**Work request**
Each line from the one containing "left ear: (320, 44)" to the end of the entries below must be restated exactly, and no other line should appear.

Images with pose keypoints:
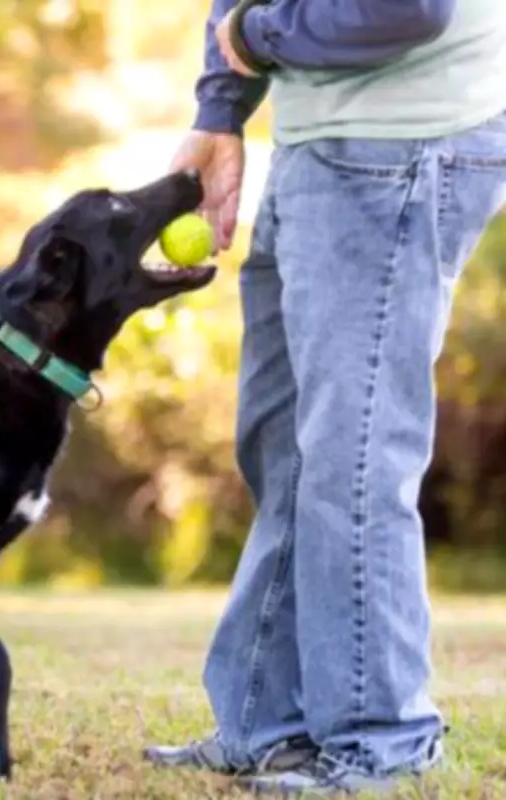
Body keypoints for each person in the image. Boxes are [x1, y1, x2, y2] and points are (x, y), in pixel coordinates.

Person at [144, 0, 506, 794]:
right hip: (318, 147)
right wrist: (220, 111)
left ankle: (385, 740)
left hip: (400, 147)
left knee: (356, 454)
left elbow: (411, 9)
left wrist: (255, 38)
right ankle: (265, 722)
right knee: (286, 451)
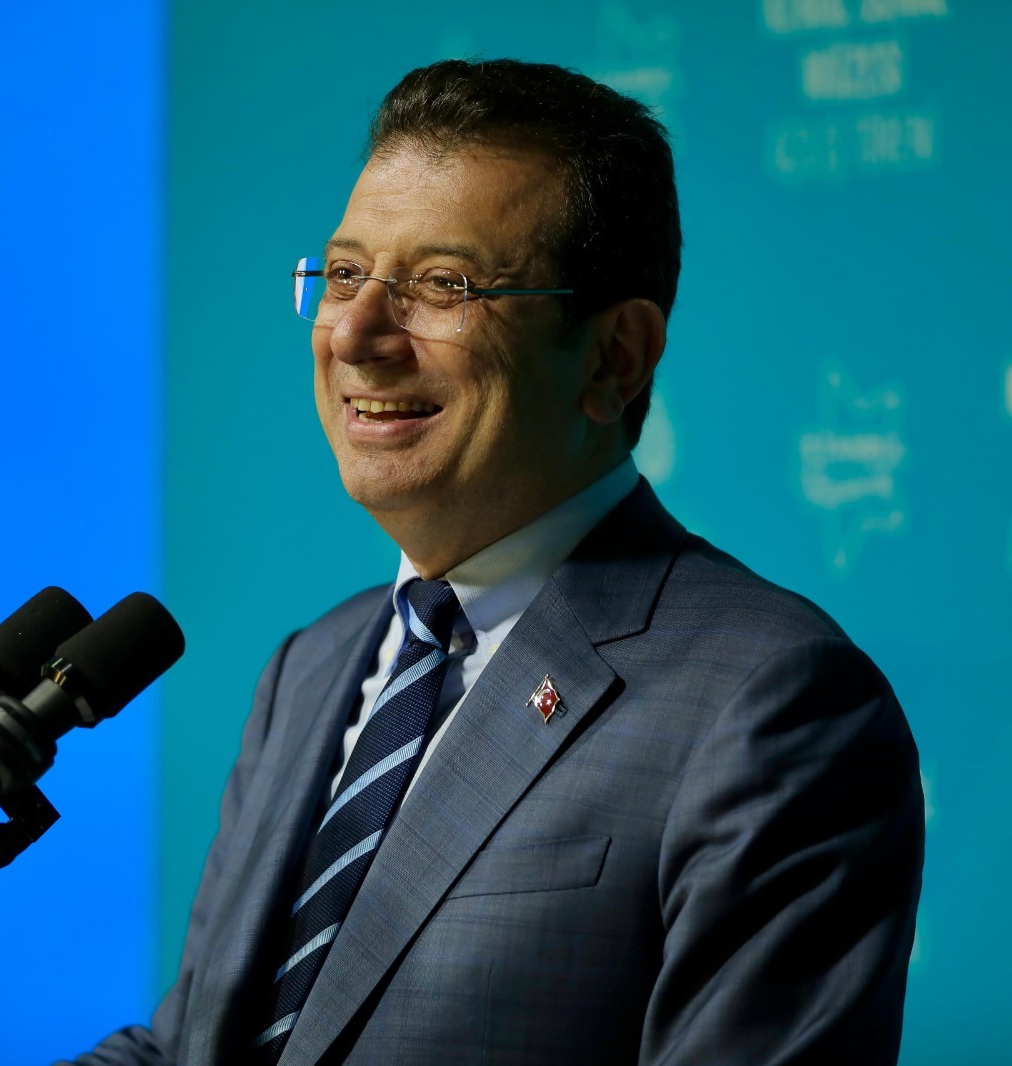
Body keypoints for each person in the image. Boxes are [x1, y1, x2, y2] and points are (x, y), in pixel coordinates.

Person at [71, 58, 923, 1065]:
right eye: (342, 275)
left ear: (613, 356)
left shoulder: (769, 701)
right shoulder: (312, 667)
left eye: (444, 284)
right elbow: (190, 1048)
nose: (355, 333)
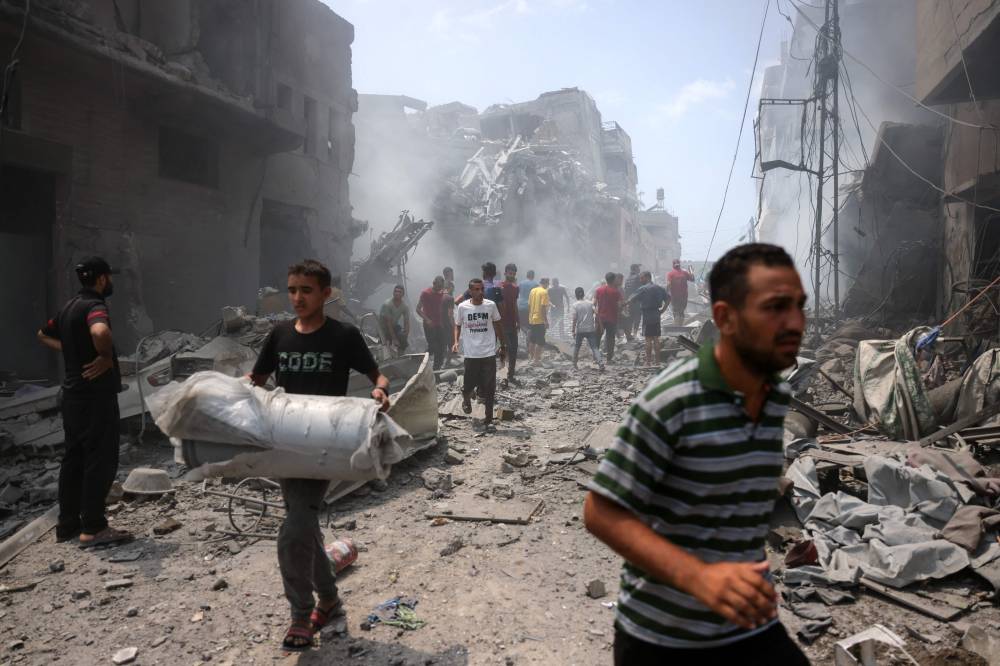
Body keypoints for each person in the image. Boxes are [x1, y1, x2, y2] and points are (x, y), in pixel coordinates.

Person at [583, 243, 808, 665]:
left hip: (748, 624)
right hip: (664, 637)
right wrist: (700, 578)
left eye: (798, 306)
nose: (794, 322)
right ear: (725, 318)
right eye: (775, 308)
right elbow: (600, 512)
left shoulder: (775, 395)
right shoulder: (674, 399)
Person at [249, 259, 391, 652]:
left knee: (293, 529)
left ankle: (300, 615)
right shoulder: (279, 335)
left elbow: (377, 375)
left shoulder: (343, 336)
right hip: (284, 443)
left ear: (326, 294)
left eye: (306, 291)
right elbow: (256, 380)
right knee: (304, 524)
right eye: (292, 290)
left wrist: (380, 391)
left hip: (323, 445)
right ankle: (329, 600)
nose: (297, 298)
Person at [37, 257, 133, 549]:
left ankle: (67, 525)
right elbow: (99, 331)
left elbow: (43, 334)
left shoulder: (69, 307)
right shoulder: (94, 307)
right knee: (100, 461)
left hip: (72, 397)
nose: (110, 282)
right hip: (95, 399)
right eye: (109, 277)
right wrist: (103, 357)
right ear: (102, 279)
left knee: (74, 460)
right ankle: (94, 528)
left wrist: (72, 350)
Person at [452, 278, 506, 430]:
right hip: (471, 354)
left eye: (482, 289)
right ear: (470, 291)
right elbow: (457, 325)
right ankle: (466, 398)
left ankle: (488, 418)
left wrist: (503, 345)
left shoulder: (490, 305)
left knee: (489, 387)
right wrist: (455, 342)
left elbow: (498, 325)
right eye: (476, 289)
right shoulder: (463, 307)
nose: (480, 292)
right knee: (469, 385)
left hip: (488, 353)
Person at [628, 271, 670, 367]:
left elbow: (631, 299)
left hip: (647, 315)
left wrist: (624, 305)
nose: (640, 280)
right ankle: (658, 362)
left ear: (647, 277)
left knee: (648, 339)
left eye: (641, 278)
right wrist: (663, 310)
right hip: (656, 314)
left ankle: (648, 363)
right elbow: (668, 298)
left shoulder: (643, 288)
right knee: (656, 338)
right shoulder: (659, 288)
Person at [415, 276, 448, 370]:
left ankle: (436, 368)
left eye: (441, 287)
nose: (440, 289)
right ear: (434, 284)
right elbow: (418, 309)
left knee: (442, 346)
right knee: (433, 347)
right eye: (439, 286)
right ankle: (420, 361)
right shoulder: (426, 293)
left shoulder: (441, 293)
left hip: (439, 324)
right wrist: (427, 320)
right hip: (429, 324)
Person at [594, 271, 623, 363]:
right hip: (612, 319)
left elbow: (594, 304)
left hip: (600, 319)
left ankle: (596, 358)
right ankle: (609, 359)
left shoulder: (598, 290)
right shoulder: (616, 292)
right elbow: (619, 306)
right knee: (610, 339)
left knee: (597, 338)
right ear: (614, 280)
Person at [571, 286, 603, 371]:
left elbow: (574, 319)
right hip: (590, 329)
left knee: (577, 346)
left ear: (576, 295)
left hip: (580, 330)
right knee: (594, 347)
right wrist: (600, 325)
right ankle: (600, 363)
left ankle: (574, 364)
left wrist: (573, 330)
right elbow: (597, 314)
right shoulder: (590, 303)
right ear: (584, 294)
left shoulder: (575, 305)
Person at [499, 263, 521, 385]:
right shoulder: (500, 287)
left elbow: (515, 304)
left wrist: (518, 320)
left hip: (512, 323)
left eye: (513, 273)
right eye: (510, 273)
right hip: (502, 323)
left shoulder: (515, 288)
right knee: (505, 349)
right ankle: (503, 377)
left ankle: (511, 375)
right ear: (505, 273)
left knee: (514, 350)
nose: (511, 275)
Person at [379, 284, 410, 357]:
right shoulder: (387, 304)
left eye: (399, 292)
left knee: (402, 338)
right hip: (383, 328)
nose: (397, 293)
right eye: (396, 291)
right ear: (393, 293)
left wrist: (405, 336)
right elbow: (388, 323)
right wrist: (394, 338)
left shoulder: (404, 306)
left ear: (403, 294)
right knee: (386, 345)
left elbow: (407, 322)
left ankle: (401, 356)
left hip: (394, 325)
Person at [527, 277, 551, 363]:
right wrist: (546, 321)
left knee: (532, 340)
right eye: (548, 283)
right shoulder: (544, 292)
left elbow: (529, 305)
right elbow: (543, 307)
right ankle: (536, 360)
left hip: (532, 319)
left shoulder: (533, 290)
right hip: (540, 320)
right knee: (540, 341)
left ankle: (531, 358)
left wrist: (530, 316)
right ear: (547, 283)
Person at [667, 259, 696, 325]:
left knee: (676, 311)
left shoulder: (670, 274)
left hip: (675, 297)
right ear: (679, 265)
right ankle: (680, 325)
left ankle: (677, 325)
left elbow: (669, 284)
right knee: (681, 311)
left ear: (673, 265)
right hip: (684, 296)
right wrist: (691, 272)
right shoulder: (684, 273)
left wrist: (666, 293)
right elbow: (693, 279)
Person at [516, 270, 538, 341]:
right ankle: (529, 341)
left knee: (521, 324)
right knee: (530, 325)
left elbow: (517, 294)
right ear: (533, 276)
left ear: (527, 275)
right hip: (531, 307)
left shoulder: (521, 283)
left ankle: (526, 332)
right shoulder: (536, 284)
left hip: (521, 306)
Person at [622, 264, 642, 342]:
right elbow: (640, 289)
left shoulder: (627, 278)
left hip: (629, 301)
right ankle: (635, 334)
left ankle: (629, 335)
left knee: (630, 318)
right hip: (636, 300)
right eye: (638, 268)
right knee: (637, 317)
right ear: (635, 269)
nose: (639, 269)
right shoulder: (637, 277)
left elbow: (626, 290)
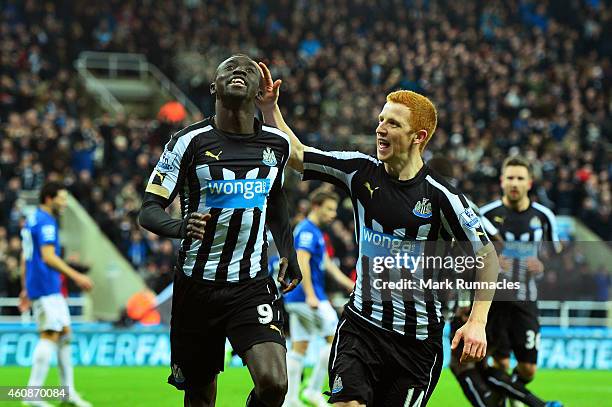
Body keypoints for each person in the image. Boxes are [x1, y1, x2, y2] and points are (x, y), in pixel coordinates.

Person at [257, 62, 499, 407]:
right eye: (381, 119)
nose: (380, 129)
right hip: (362, 329)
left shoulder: (441, 197)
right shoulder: (359, 171)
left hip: (417, 345)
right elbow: (298, 155)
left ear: (419, 137)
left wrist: (477, 322)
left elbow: (487, 256)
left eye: (393, 123)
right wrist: (270, 108)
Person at [138, 54, 302, 407]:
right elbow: (148, 210)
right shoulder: (188, 142)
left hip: (251, 284)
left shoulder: (277, 145)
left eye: (247, 70)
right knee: (200, 396)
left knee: (275, 385)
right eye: (229, 68)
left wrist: (288, 251)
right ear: (214, 87)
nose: (239, 71)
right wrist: (179, 226)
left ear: (259, 90)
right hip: (196, 288)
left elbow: (275, 203)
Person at [479, 156, 563, 407]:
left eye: (520, 178)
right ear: (502, 182)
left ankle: (512, 393)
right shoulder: (486, 215)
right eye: (510, 178)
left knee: (528, 370)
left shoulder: (544, 217)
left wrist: (544, 265)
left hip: (527, 301)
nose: (514, 183)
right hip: (494, 302)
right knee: (500, 363)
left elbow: (556, 255)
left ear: (530, 183)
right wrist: (490, 262)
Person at [20, 181, 94, 407]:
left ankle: (67, 393)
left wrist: (25, 287)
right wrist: (77, 276)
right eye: (61, 198)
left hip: (41, 285)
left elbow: (26, 257)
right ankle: (32, 394)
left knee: (64, 335)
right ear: (49, 198)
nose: (64, 203)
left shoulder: (32, 220)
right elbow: (48, 256)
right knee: (50, 334)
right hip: (46, 286)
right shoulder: (46, 223)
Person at [283, 189, 354, 407]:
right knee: (336, 341)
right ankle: (313, 390)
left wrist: (350, 285)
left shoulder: (315, 232)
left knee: (299, 347)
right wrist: (312, 295)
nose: (333, 214)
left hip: (297, 299)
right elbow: (301, 261)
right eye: (329, 209)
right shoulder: (306, 231)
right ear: (316, 207)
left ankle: (290, 399)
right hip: (308, 297)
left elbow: (328, 266)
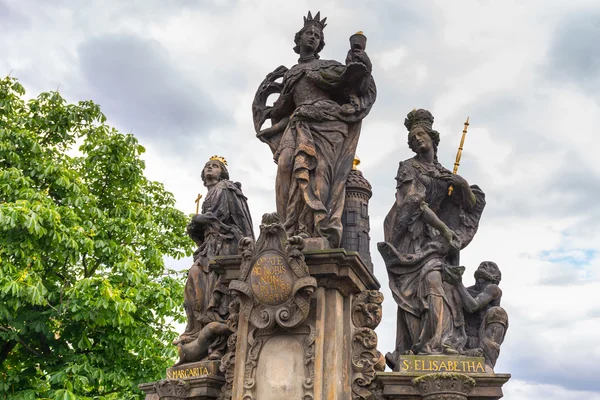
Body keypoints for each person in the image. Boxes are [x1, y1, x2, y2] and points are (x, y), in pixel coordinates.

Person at [255, 12, 377, 248]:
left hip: (329, 124)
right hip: (298, 124)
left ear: (320, 44)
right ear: (298, 39)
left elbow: (354, 83)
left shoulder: (327, 66)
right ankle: (286, 226)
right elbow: (283, 108)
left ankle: (318, 229)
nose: (312, 37)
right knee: (285, 165)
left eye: (317, 35)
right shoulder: (291, 73)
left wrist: (361, 60)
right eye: (308, 34)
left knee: (321, 171)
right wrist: (268, 121)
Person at [378, 109, 486, 370]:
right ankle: (428, 346)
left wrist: (460, 184)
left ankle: (439, 343)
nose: (416, 139)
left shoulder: (444, 173)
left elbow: (469, 205)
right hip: (411, 236)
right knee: (429, 282)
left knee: (444, 285)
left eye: (420, 134)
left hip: (436, 241)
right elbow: (414, 202)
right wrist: (444, 230)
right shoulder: (408, 168)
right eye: (412, 137)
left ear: (432, 138)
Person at [173, 156, 254, 363]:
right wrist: (196, 227)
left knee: (217, 288)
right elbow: (204, 230)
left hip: (226, 246)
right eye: (207, 166)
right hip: (209, 248)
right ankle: (196, 330)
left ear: (222, 173)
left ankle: (217, 341)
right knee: (194, 278)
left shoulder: (225, 188)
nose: (210, 168)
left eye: (215, 166)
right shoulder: (209, 194)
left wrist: (204, 219)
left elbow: (223, 216)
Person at [444, 261, 508, 371]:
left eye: (491, 266)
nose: (485, 265)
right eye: (483, 264)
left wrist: (458, 283)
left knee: (498, 312)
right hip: (464, 339)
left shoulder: (493, 289)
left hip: (484, 340)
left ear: (496, 277)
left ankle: (487, 363)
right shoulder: (467, 291)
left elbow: (472, 306)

**Solution to the problem**
left ear: (320, 44)
right ear: (298, 39)
left elbow: (354, 83)
left shoulder: (327, 66)
right ankle: (286, 226)
right elbow: (283, 108)
left ankle: (318, 229)
nose: (312, 37)
right knee: (285, 165)
left eye: (317, 35)
right shoulder: (291, 73)
left wrist: (361, 60)
right eye: (308, 34)
left knee: (321, 171)
right wrist: (268, 121)
Person at [378, 109, 486, 370]:
right ankle: (428, 346)
left wrist: (460, 184)
left ankle: (439, 343)
nose: (416, 139)
left shoulder: (444, 173)
left elbow: (469, 205)
right hip: (411, 236)
right knee: (429, 282)
left knee: (444, 285)
left eye: (420, 134)
left hip: (436, 241)
right elbow: (414, 202)
right wrist: (444, 230)
right shoulder: (408, 168)
right eye: (412, 137)
left ear: (432, 138)
Person at [173, 156, 254, 363]:
right wrist: (196, 227)
left knee: (217, 288)
right elbow: (204, 230)
left hip: (226, 246)
right eye: (207, 166)
right hip: (209, 248)
right ankle: (196, 330)
left ear: (222, 173)
left ankle: (217, 341)
right knee: (194, 278)
left shoulder: (225, 188)
nose: (210, 168)
left eye: (215, 166)
right shoulder: (209, 194)
left wrist: (204, 219)
left elbow: (223, 216)
Person at [444, 261, 508, 371]:
left eye: (491, 266)
nose: (485, 265)
right eye: (483, 264)
left wrist: (458, 283)
left knee: (498, 312)
right hip: (464, 339)
left shoulder: (493, 289)
left hip: (484, 340)
left ear: (496, 277)
left ankle: (487, 363)
right shoulder: (467, 291)
left elbow: (472, 306)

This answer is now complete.